Many insurance companies won’t cover people who work between 15 and 50, because those falls usually result in expensive injuries.
But over 50 feet...sure, they’ll cover it. Those falls are usually decisive.
I’d have to put my money on “Suicide Bomber” being the most dangerous job. Even if you screw up the job and don’t blow up, you’ll probably end up shot, hanged, or doing life in prison.
No pay is good enough.
OH Heck no!!!!
i got dizzy just watching the video!!!
I would have the opposite problem. ;-)
That was a show called “World’s Toughest Fixes” on National Geographic channel, I think. I remember watching that one and it was quite dizzying at times.
Hell, from around 1,700 feet, you’d have enough time to repent, and might even be able to make a phone call or two on the way down. lol
I spent part of 3 weekends working on a Ham radio installation on a commercial tower in OK. We replaced the heliax from the 650 ft. point to the 1,350 ft. point. There were 4 of us on the tower and a ground crew. It went very smooth, but is hard work. Incredible view, amazing temperature drop as you get higher. Feel very good when the day is safely over.
There are real engineering challenges when you have in this case 1,350 feet of heliax and the accompanied temperature differential from top to bottom. Without inert gas you get condensation and it wreaks havoc with the connectors and conductors. I have seen water drip out of the connectors.

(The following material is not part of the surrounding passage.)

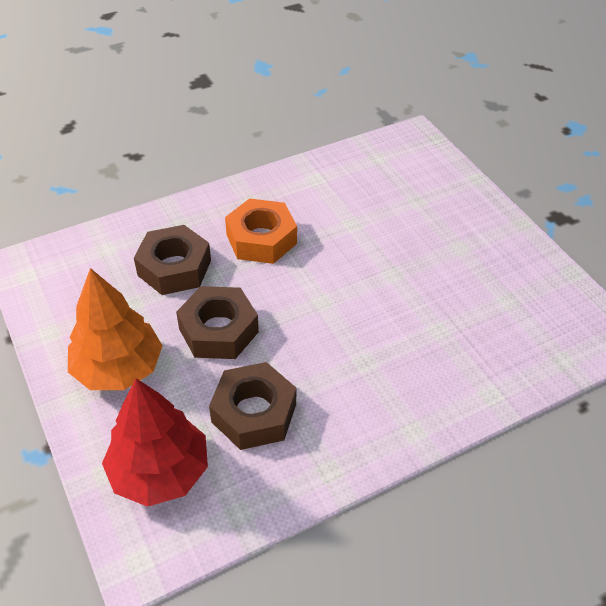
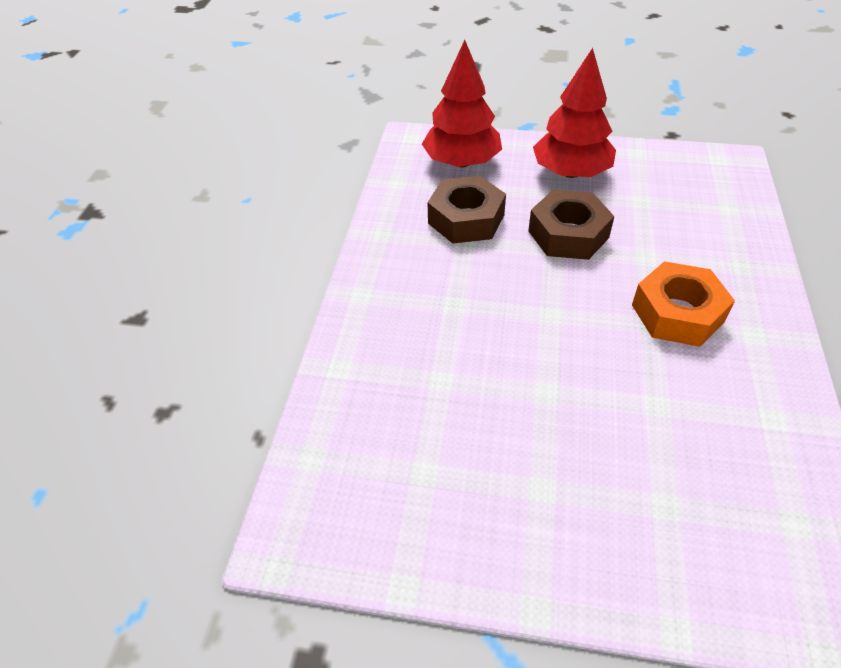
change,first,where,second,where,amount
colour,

Probably will not climb many more towers, turn 63 next month.
But I may put up another for my self next year. My personal station needs updating.
They use a Gin Pole to assemble the towers that are taller than a crane will allow.
I have been at 1,350 ft. on a 1,550 structure. The station was in operation during our work. Glad we were not closer to the Commercial antenna array. (field density)
I got a little queasy just watching it. Half the time the dude doesn’t have his harness hooked up because there is nothing to hook to. Unbelievable.
You would think a harness and a helicopter would be more efficient with all that climbing up and down.
These guys rode up an elevator to 1600' then only had to climb the last 100'. Easy money.
I hope he was not also the designer of that tower...
I showed it to my 15yo son - he said watching that was worse than watching a zombie movie - and he hates zombie movies.
Yes! I worked in broadcasting for years so this is fascinating to me. What design ingenuity!
LOL! Sorry
I have a feeling this job has a high turn over rate. Not by choice of course..
They probably think it cost too much to do that. In other words your life is not worth that much. Since it’s in Houston, Texas my bet is they have some “Day Laborers” going up there for $5 an hour.
Backing down...would be a another thing.
Heck...I've hunted tree stands 30-35' up and I don't like coming down. Ha!!